Input data:
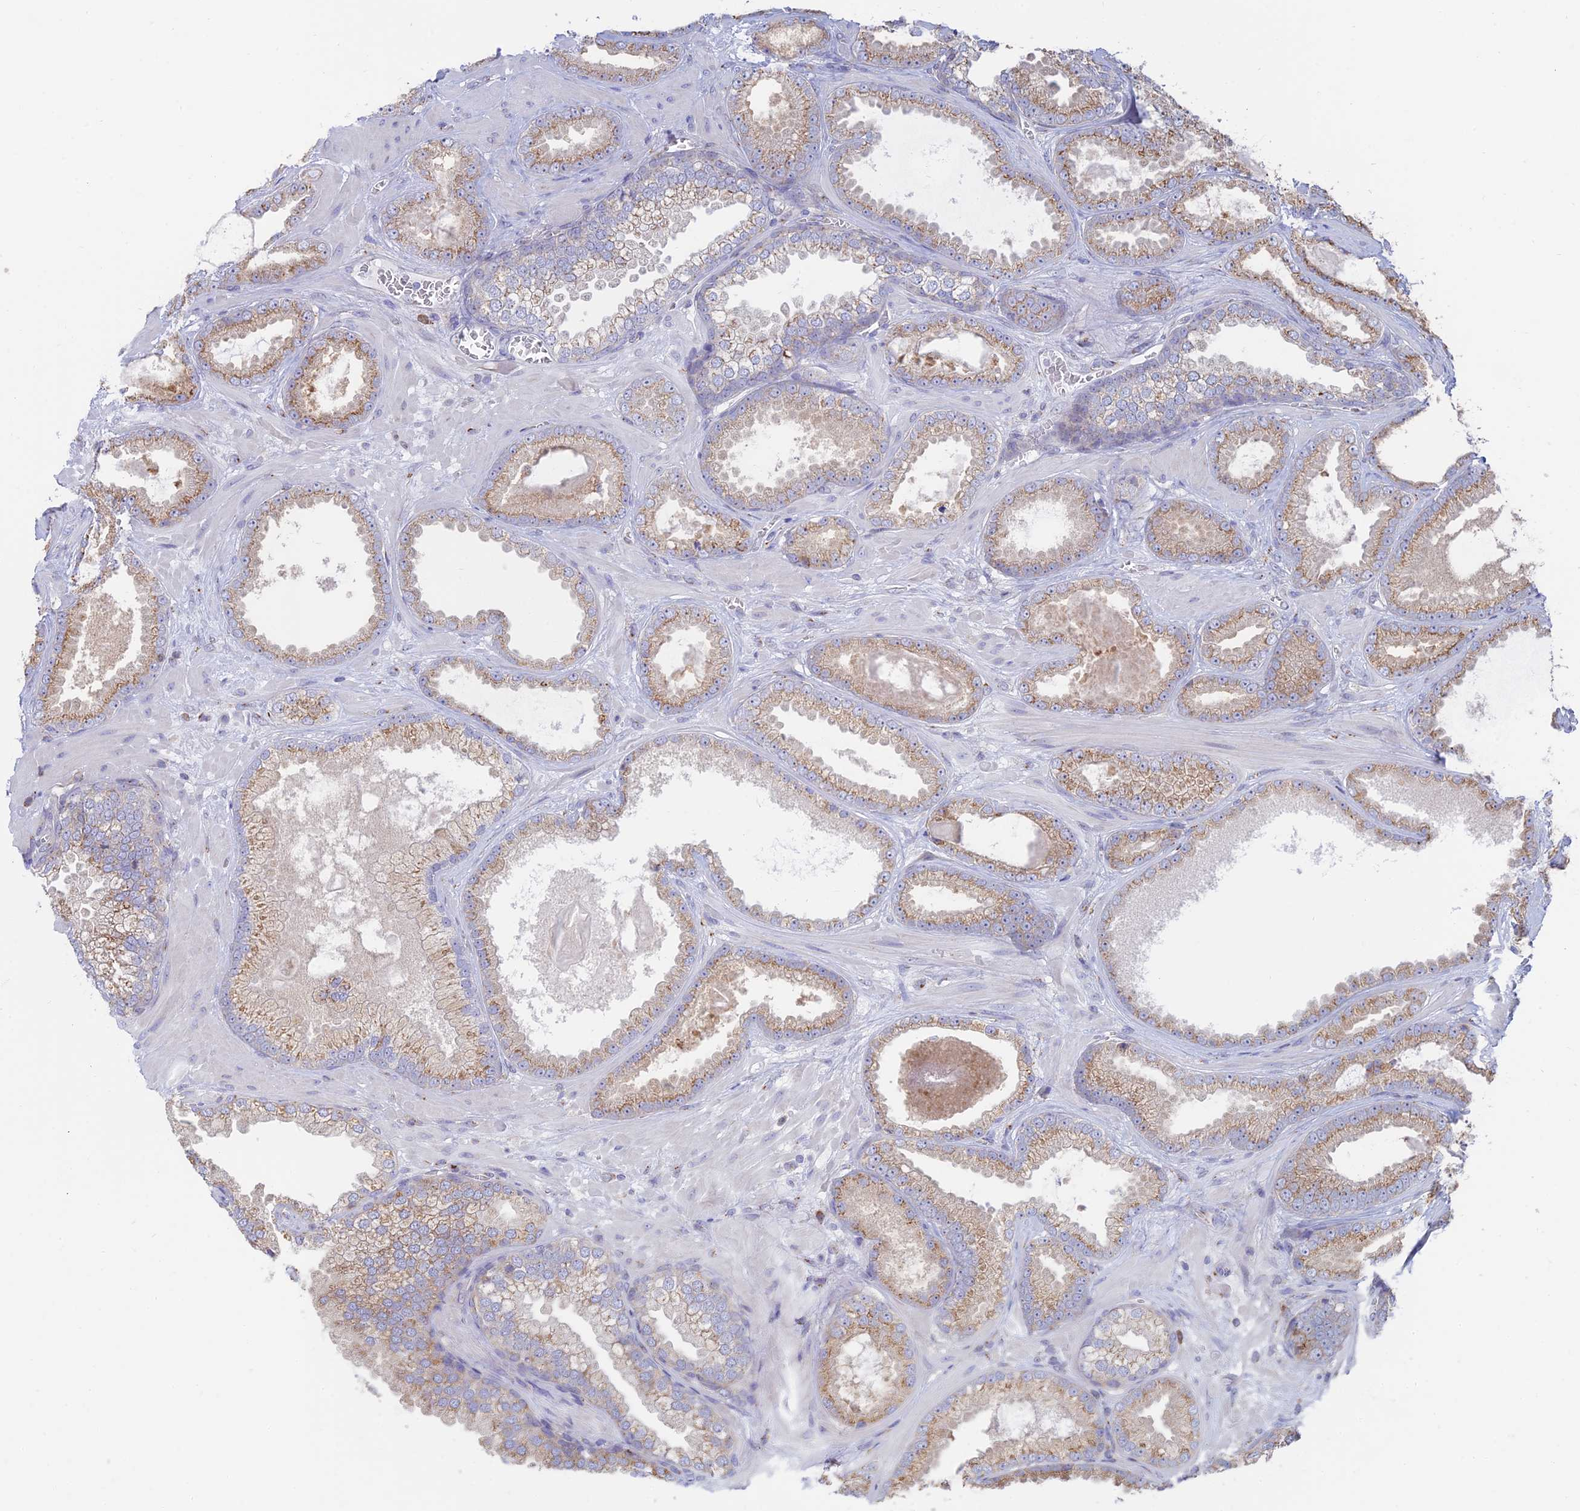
{"staining": {"intensity": "moderate", "quantity": ">75%", "location": "cytoplasmic/membranous"}, "tissue": "prostate cancer", "cell_type": "Tumor cells", "image_type": "cancer", "snomed": [{"axis": "morphology", "description": "Adenocarcinoma, Low grade"}, {"axis": "topography", "description": "Prostate"}], "caption": "Tumor cells exhibit moderate cytoplasmic/membranous positivity in approximately >75% of cells in prostate low-grade adenocarcinoma.", "gene": "HS2ST1", "patient": {"sex": "male", "age": 57}}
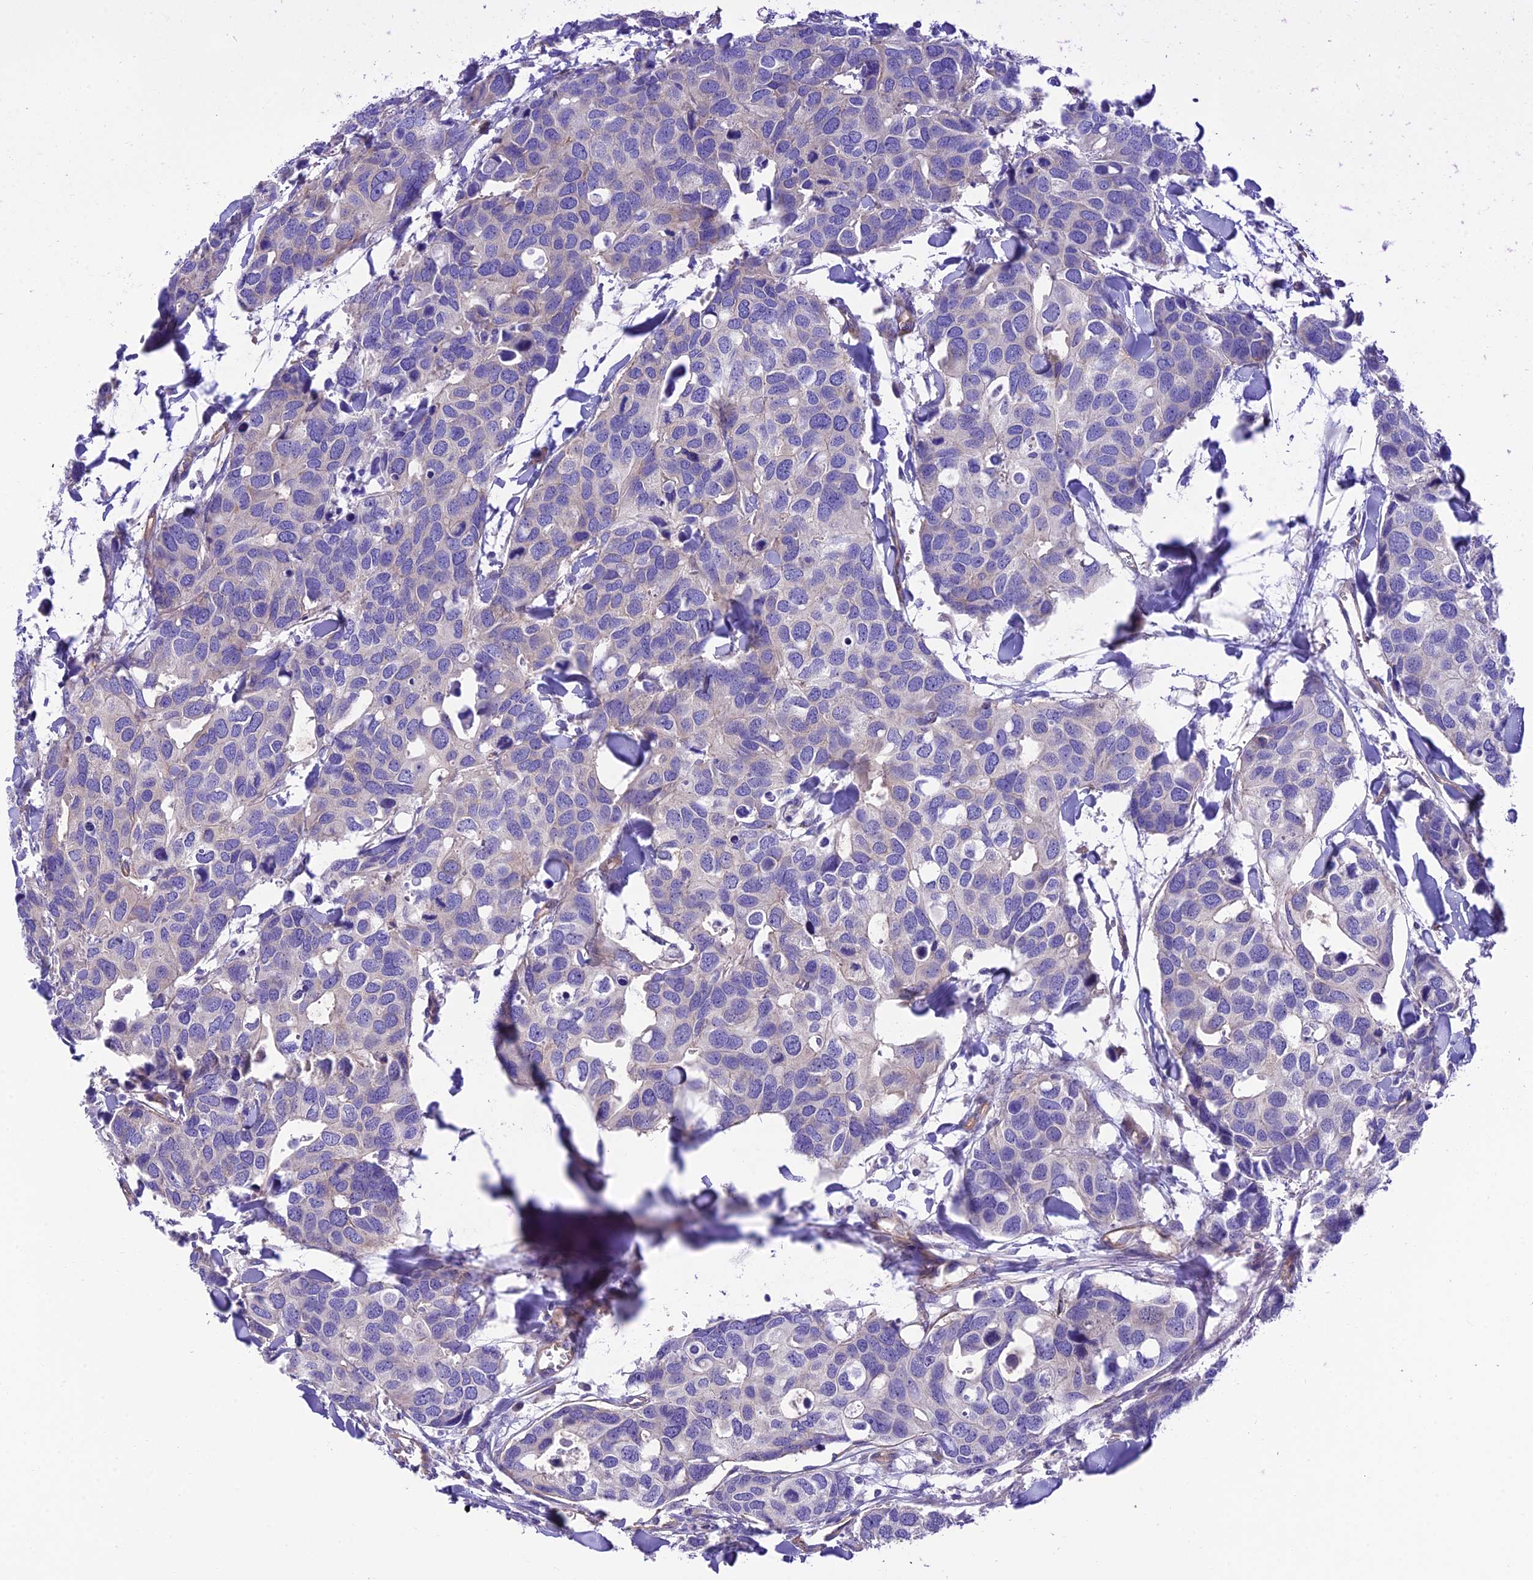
{"staining": {"intensity": "negative", "quantity": "none", "location": "none"}, "tissue": "breast cancer", "cell_type": "Tumor cells", "image_type": "cancer", "snomed": [{"axis": "morphology", "description": "Duct carcinoma"}, {"axis": "topography", "description": "Breast"}], "caption": "This is an IHC photomicrograph of human breast cancer. There is no expression in tumor cells.", "gene": "PPFIA3", "patient": {"sex": "female", "age": 83}}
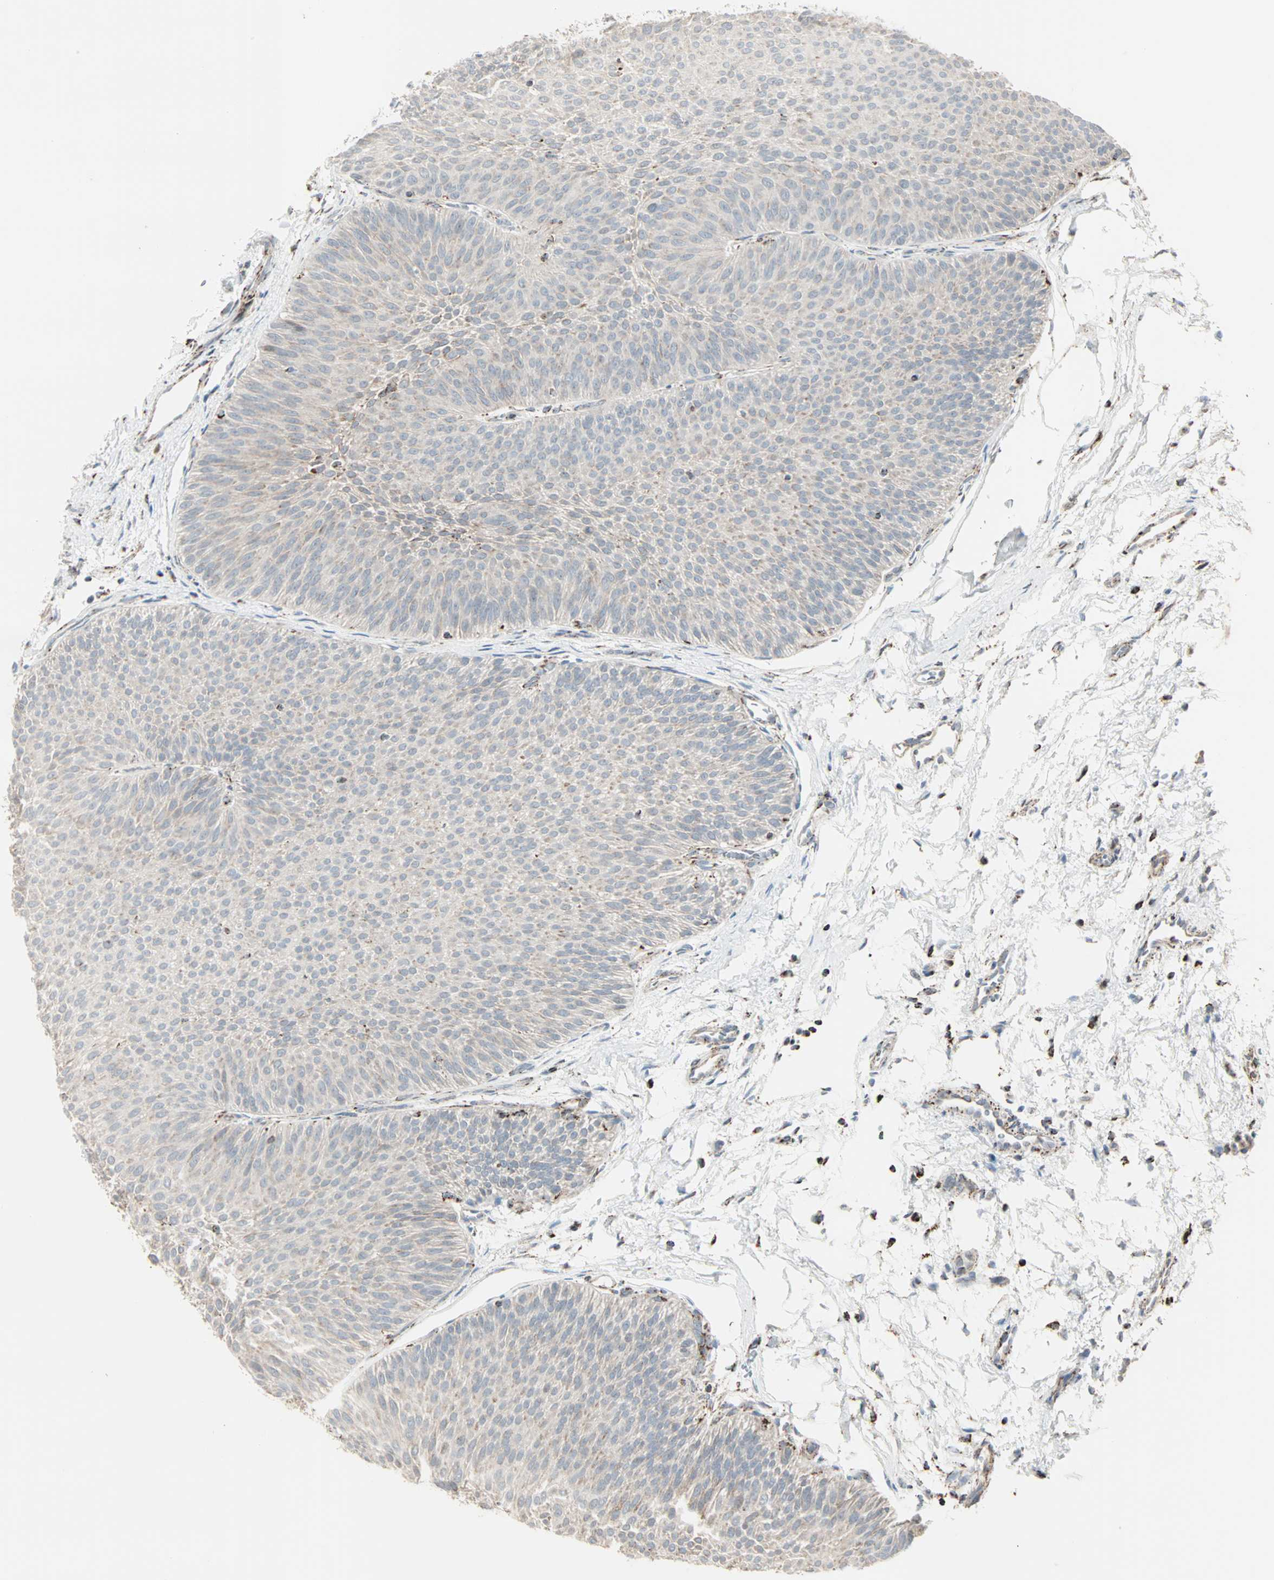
{"staining": {"intensity": "weak", "quantity": "<25%", "location": "cytoplasmic/membranous"}, "tissue": "urothelial cancer", "cell_type": "Tumor cells", "image_type": "cancer", "snomed": [{"axis": "morphology", "description": "Urothelial carcinoma, Low grade"}, {"axis": "topography", "description": "Urinary bladder"}], "caption": "There is no significant expression in tumor cells of low-grade urothelial carcinoma.", "gene": "IDH2", "patient": {"sex": "female", "age": 60}}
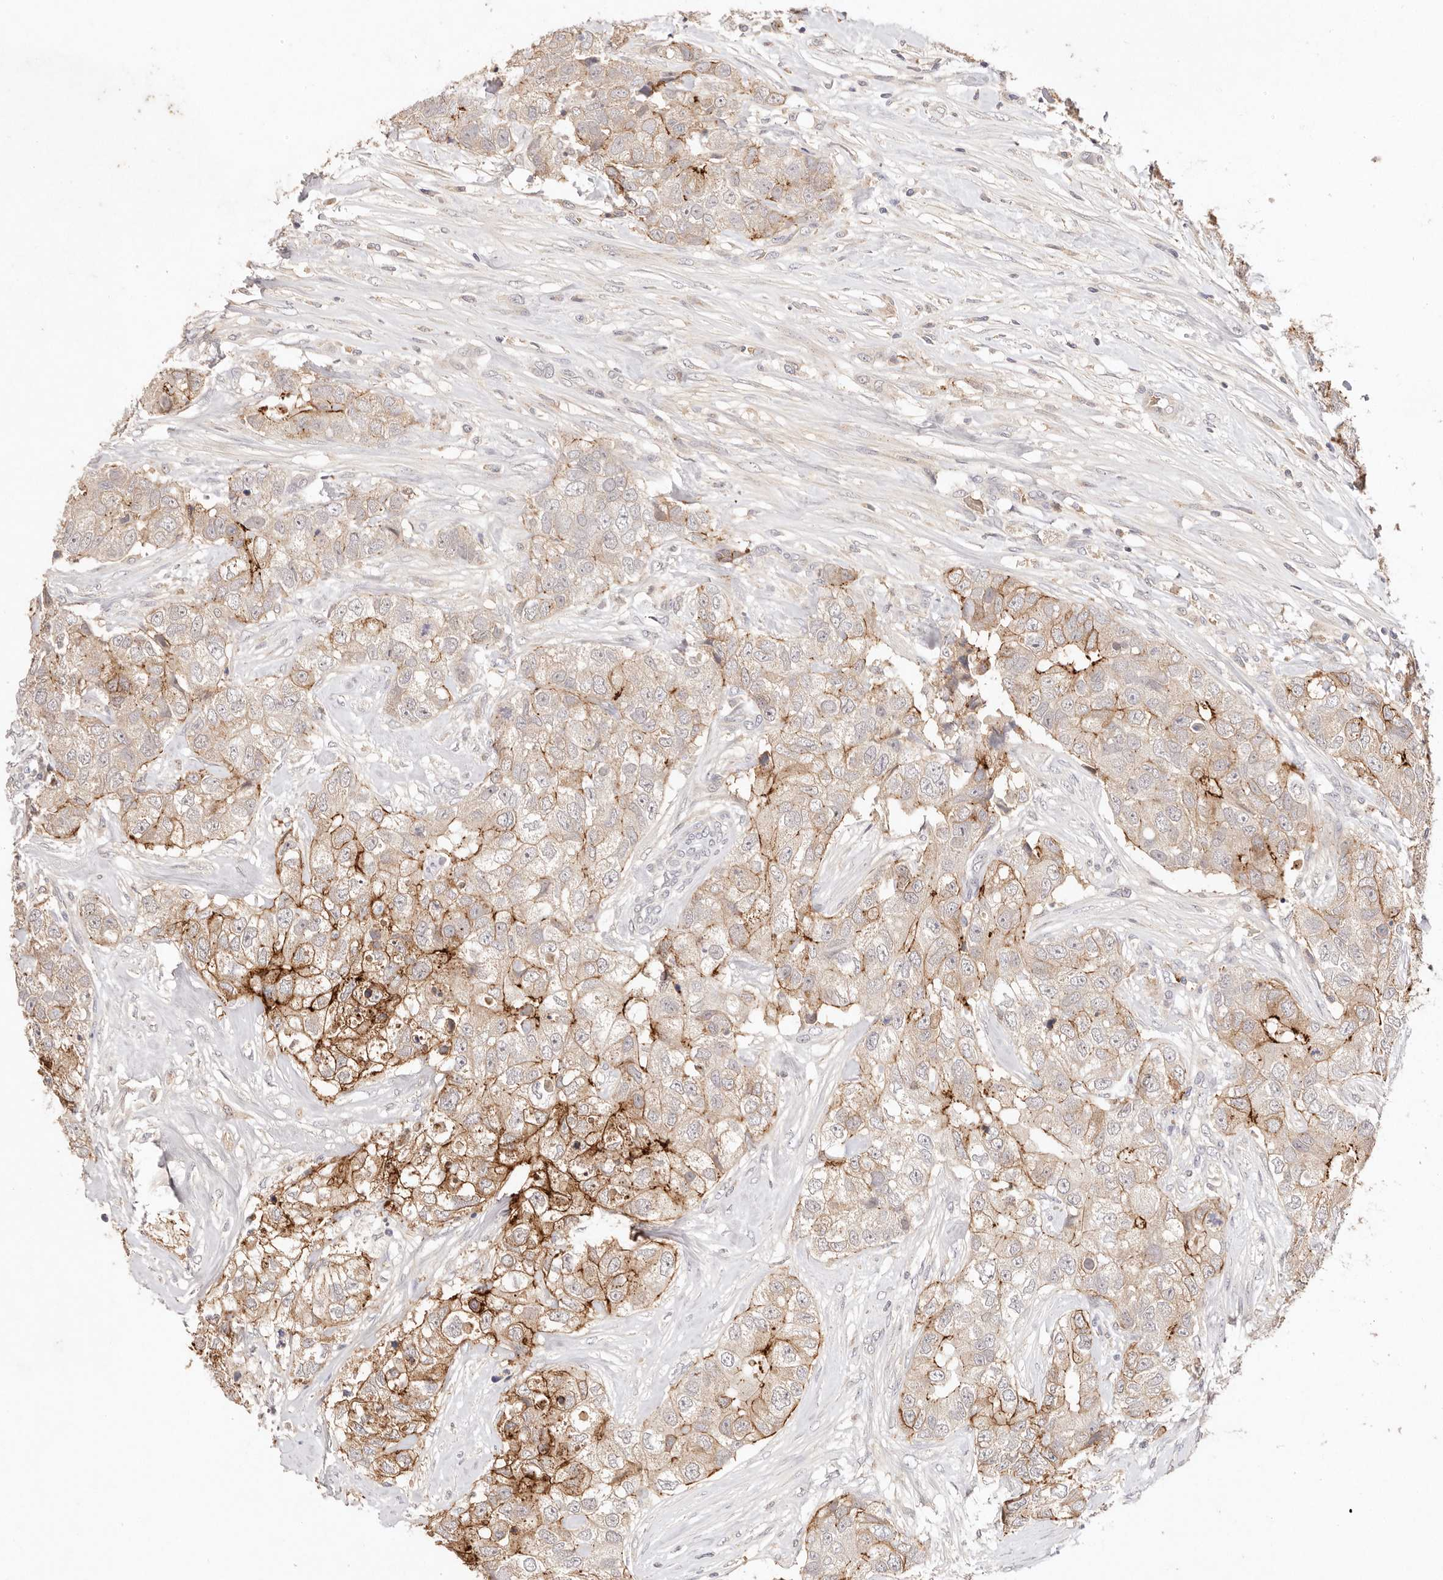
{"staining": {"intensity": "moderate", "quantity": "25%-75%", "location": "cytoplasmic/membranous"}, "tissue": "breast cancer", "cell_type": "Tumor cells", "image_type": "cancer", "snomed": [{"axis": "morphology", "description": "Duct carcinoma"}, {"axis": "topography", "description": "Breast"}], "caption": "Infiltrating ductal carcinoma (breast) was stained to show a protein in brown. There is medium levels of moderate cytoplasmic/membranous positivity in approximately 25%-75% of tumor cells. Ihc stains the protein in brown and the nuclei are stained blue.", "gene": "CXADR", "patient": {"sex": "female", "age": 62}}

What needs to be done: The answer must be the full listing, restated word for word, with no pictures in it.

Response box:
{"staining": {"intensity": "moderate", "quantity": ">75%", "location": "cytoplasmic/membranous"}, "tissue": "prostate cancer", "cell_type": "Tumor cells", "image_type": "cancer", "snomed": [{"axis": "morphology", "description": "Adenocarcinoma, Low grade"}, {"axis": "topography", "description": "Prostate"}], "caption": "Tumor cells exhibit moderate cytoplasmic/membranous positivity in approximately >75% of cells in prostate low-grade adenocarcinoma.", "gene": "HS2ST1", "patient": {"sex": "male", "age": 57}}
{"staining": {"intensity": "negative", "quantity": "none", "location": "none"}, "tissue": "breast cancer", "cell_type": "Tumor cells", "image_type": "cancer", "snomed": [{"axis": "morphology", "description": "Duct carcinoma"}, {"axis": "topography", "description": "Breast"}], "caption": "This is an IHC photomicrograph of human breast cancer. There is no expression in tumor cells.", "gene": "PPFIA3", "patient": {"sex": "female", "age": 83}}
{"staining": {"intensity": "weak", "quantity": "<25%", "location": "cytoplasmic/membranous"}, "tissue": "urothelial cancer", "cell_type": "Tumor cells", "image_type": "cancer", "snomed": [{"axis": "morphology", "description": "Urothelial carcinoma, Low grade"}, {"axis": "topography", "description": "Urinary bladder"}], "caption": "There is no significant expression in tumor cells of low-grade urothelial carcinoma.", "gene": "IDH2", "patient": {"sex": "female", "age": 60}}
{"staining": {"intensity": "moderate", "quantity": "25%-75%", "location": "cytoplasmic/membranous"}, "tissue": "breast cancer", "cell_type": "Tumor cells", "image_type": "cancer", "snomed": [{"axis": "morphology", "description": "Duct carcinoma"}, {"axis": "topography", "description": "Breast"}], "caption": "Infiltrating ductal carcinoma (breast) was stained to show a protein in brown. There is medium levels of moderate cytoplasmic/membranous positivity in approximately 25%-75% of tumor cells. Ihc stains the protein in brown and the nuclei are stained blue.", "gene": "CXADR", "patient": {"sex": "female", "age": 62}}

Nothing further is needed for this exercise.